Fatty acids, C9-13-neo-, zinc salts

Fatty acids, C9-13-neo-, zinc saltsis not expected to show adverse effects on development of the offspring, since the two constituents zinc and fatty acids, C9 -13 -neo (respectively neoheptanoic acid and neodecanoic acid, substances similar in structure to Fatty acids, C9 -13 -neo) have not shown developmental toxicity in a range of test systems. Thus, fatty acids, C9-13-neo-, zinc salts is not to be classified according to regulation (EC) 1272/2008 for adverse effects on development of the offspring. Further testing is not required. For further information on adverse effects on development of the offspring is available of the individual constituents, please refer to the relevant sections in the IUCLID and CSR.

 

Information on the individual constituents zinc and fatty acids, C9-13-neo will be used for the hazard assessment and, when applicable, for the risk characterisation of fatty acids, C9-13-neo-, zinc salts. For the purpose of hazard assessment of Fatty acids, C9-13-neo-, zinc salts, the point of departure for the most sensitive endpoint of each constituent will be used for the DNEL derivation.

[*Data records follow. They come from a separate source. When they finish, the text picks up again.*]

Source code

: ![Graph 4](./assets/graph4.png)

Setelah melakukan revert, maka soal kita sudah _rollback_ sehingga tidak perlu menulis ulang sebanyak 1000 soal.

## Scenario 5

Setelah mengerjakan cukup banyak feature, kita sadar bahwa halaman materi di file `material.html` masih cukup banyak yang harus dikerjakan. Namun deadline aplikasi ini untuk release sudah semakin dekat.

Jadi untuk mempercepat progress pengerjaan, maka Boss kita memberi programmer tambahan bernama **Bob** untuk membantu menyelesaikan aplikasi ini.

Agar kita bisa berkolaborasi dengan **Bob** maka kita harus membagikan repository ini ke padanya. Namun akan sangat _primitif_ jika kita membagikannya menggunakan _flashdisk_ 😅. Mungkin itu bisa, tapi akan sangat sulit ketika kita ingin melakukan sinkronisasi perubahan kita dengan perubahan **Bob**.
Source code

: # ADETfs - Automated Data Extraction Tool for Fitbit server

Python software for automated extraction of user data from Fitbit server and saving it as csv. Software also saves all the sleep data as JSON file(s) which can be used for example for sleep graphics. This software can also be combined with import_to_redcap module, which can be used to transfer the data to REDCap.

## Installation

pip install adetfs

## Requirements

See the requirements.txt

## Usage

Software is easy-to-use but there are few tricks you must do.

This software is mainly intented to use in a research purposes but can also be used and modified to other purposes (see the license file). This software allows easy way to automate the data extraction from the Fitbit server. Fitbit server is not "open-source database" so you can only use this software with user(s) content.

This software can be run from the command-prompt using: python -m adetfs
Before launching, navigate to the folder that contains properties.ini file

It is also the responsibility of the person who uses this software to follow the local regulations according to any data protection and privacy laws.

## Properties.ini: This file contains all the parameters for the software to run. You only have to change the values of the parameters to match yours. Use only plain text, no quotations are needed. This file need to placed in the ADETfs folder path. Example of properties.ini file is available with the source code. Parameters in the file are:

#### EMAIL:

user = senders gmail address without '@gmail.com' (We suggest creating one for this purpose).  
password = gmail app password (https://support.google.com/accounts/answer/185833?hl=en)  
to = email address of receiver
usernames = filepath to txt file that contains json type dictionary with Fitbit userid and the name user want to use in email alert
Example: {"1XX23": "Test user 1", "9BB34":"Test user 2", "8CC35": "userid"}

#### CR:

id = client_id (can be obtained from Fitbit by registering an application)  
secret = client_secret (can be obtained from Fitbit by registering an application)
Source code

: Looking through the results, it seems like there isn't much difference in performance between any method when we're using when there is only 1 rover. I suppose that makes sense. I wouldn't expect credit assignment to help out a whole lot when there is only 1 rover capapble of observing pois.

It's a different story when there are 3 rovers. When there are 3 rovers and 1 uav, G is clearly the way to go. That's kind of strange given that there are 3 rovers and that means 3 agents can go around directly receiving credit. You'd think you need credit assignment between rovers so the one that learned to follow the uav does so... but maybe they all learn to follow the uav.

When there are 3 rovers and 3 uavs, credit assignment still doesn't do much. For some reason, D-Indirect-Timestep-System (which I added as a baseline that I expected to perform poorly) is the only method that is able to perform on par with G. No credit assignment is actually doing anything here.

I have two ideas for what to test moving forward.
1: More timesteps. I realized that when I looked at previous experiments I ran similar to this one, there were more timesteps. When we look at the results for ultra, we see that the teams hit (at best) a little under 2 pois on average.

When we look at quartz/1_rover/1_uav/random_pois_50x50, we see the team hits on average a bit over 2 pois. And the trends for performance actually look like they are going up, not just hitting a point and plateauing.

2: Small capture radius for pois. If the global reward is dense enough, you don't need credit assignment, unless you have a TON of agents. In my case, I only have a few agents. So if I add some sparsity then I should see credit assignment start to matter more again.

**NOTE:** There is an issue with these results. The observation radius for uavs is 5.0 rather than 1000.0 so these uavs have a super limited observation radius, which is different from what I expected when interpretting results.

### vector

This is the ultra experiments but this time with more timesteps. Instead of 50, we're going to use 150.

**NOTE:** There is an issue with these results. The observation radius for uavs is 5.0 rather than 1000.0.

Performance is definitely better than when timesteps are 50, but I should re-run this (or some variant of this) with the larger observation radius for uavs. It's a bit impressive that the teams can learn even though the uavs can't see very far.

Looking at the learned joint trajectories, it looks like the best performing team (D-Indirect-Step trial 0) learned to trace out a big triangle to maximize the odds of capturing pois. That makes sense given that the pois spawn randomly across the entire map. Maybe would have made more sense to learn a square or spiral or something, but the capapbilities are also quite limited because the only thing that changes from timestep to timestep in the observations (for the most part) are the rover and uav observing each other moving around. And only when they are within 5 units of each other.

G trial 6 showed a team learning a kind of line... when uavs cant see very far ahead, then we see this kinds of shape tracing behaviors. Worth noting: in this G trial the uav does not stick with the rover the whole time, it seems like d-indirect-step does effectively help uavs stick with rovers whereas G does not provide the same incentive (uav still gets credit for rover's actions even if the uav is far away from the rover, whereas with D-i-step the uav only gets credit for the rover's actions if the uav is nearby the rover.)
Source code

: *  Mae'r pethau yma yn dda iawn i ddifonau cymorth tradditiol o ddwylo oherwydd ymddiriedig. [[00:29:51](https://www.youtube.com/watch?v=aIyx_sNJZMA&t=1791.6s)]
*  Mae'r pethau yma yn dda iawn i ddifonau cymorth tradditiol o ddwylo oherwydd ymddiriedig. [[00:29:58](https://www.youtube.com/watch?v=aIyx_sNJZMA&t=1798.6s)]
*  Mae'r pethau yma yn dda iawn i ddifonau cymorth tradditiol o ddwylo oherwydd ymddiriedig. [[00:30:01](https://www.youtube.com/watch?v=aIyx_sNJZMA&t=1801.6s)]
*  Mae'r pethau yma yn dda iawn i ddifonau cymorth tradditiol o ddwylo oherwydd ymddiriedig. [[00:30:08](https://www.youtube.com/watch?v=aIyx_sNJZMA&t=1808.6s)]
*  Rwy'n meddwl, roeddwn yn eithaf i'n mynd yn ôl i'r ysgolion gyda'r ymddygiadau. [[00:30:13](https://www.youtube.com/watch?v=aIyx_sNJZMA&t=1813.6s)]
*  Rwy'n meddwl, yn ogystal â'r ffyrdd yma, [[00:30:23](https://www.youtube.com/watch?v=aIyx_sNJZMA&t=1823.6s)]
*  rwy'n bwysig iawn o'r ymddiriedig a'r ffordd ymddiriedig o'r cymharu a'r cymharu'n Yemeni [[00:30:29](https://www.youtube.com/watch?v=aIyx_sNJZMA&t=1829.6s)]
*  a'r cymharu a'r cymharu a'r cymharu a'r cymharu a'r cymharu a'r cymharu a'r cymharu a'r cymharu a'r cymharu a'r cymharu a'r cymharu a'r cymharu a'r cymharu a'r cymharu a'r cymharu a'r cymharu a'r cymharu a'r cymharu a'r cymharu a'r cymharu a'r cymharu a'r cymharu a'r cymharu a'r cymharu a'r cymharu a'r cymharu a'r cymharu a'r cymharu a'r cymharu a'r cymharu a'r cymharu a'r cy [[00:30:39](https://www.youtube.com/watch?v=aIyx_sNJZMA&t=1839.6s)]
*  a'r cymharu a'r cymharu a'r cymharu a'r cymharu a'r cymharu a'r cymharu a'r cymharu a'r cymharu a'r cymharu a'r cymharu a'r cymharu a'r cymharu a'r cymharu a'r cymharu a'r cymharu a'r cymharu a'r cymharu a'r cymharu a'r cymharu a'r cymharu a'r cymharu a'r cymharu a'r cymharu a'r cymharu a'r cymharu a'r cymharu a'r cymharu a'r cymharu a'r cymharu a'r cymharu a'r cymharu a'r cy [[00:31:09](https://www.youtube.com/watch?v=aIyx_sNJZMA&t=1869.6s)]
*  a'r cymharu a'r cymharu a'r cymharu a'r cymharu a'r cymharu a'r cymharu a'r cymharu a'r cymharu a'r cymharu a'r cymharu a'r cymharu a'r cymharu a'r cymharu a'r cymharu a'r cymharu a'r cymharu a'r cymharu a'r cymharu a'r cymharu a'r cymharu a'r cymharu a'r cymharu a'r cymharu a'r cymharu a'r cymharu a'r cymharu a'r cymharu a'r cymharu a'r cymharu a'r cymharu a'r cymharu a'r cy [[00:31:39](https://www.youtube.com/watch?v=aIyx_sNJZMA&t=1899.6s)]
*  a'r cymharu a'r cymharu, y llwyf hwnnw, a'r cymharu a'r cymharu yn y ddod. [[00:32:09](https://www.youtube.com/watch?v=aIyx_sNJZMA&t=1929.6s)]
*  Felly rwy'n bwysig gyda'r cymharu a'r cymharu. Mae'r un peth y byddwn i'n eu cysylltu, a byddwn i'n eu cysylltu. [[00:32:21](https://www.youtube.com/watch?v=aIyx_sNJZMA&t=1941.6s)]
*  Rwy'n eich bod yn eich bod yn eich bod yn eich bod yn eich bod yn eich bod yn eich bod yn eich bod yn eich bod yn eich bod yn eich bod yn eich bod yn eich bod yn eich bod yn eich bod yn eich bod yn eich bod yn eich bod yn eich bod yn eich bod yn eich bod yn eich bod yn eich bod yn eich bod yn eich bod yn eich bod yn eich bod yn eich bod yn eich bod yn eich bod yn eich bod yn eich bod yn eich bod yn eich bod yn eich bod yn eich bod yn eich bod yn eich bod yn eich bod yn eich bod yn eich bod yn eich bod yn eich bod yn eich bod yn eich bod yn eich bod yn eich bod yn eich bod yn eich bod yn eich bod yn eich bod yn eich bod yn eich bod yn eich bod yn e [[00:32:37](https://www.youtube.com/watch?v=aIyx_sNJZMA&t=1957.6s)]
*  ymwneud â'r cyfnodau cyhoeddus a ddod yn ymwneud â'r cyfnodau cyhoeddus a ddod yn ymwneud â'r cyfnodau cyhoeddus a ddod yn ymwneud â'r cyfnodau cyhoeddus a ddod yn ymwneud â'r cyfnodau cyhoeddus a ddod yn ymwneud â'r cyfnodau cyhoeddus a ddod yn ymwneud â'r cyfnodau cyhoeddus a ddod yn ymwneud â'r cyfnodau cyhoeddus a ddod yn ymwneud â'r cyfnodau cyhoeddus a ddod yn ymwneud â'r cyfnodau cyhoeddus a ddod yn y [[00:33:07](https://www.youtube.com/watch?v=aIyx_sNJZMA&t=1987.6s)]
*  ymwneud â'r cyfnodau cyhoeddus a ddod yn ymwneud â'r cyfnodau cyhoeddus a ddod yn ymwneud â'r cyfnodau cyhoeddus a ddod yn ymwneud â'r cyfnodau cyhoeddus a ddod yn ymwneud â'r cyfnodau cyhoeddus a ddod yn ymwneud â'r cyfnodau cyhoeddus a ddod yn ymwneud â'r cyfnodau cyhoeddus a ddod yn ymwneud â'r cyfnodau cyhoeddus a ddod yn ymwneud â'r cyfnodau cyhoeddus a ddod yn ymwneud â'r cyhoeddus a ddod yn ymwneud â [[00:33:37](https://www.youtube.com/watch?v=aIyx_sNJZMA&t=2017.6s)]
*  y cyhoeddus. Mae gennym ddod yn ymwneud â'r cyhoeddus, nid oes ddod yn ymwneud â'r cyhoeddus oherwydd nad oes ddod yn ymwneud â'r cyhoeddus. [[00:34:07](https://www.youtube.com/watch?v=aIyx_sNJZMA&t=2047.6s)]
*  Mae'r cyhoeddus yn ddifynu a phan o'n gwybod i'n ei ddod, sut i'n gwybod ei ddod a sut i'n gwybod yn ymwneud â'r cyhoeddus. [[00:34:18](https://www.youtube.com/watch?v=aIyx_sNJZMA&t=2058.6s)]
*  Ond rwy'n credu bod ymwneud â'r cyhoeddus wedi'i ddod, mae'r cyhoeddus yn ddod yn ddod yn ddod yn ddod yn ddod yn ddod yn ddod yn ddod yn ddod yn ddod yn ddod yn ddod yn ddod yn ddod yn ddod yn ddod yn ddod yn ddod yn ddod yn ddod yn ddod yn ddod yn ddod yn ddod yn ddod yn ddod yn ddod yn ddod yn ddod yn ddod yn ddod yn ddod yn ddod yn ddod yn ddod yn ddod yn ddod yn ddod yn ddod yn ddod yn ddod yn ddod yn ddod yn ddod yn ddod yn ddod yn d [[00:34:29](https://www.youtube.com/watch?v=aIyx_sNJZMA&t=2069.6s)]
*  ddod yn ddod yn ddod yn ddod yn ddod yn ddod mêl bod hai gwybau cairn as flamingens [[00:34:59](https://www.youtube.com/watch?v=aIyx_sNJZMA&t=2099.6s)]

Justification for selection of Effect on developmental toxicity: via oral route:
Information from read-across substances:
human data for zinc: NOAEL=20mg/kg bw/day
animal data for neodecanoic acid: NOAEL(rat)=250mg/kg bw/day

Justification for classification or non-classification

Fatty acids, C9-13-neo-, zinc salt is not expected to show adverse effects on sexual function and fertility, since the two constituents zinc and fatty acids, C9-13 -neo (respectively neoheptanoic acid and neodecanoic acid, substances similar in structure to Fatty acids, C9 -13 -neo) have not shown reproductive toxicity in a range of test systems. Thus, fatty acids, C9-13-neo-, zinc salt is not to be classified according to regulation (EC) 1272/2008 for reproductive toxicity.

Fatty acids, C9-13-neo-, zinc salt is not expected to show adverse effects on development of the offspring, since the two constituents zinc and fatty acids, C9-13-neo have not shown developmental toxicity in a range of test systems. Thus, fatty acids, C9-13-neo-, zinc salt is not to be classified according to regulation (EC) 1272/2008 for adverse effects on development of the offspring.

Furthermore, Fatty acids, C9-13 -neo-, zinc salts is not to be classified according to Directive 67/548 EC for reproductive toxicity or adverse effects on development of the offspring.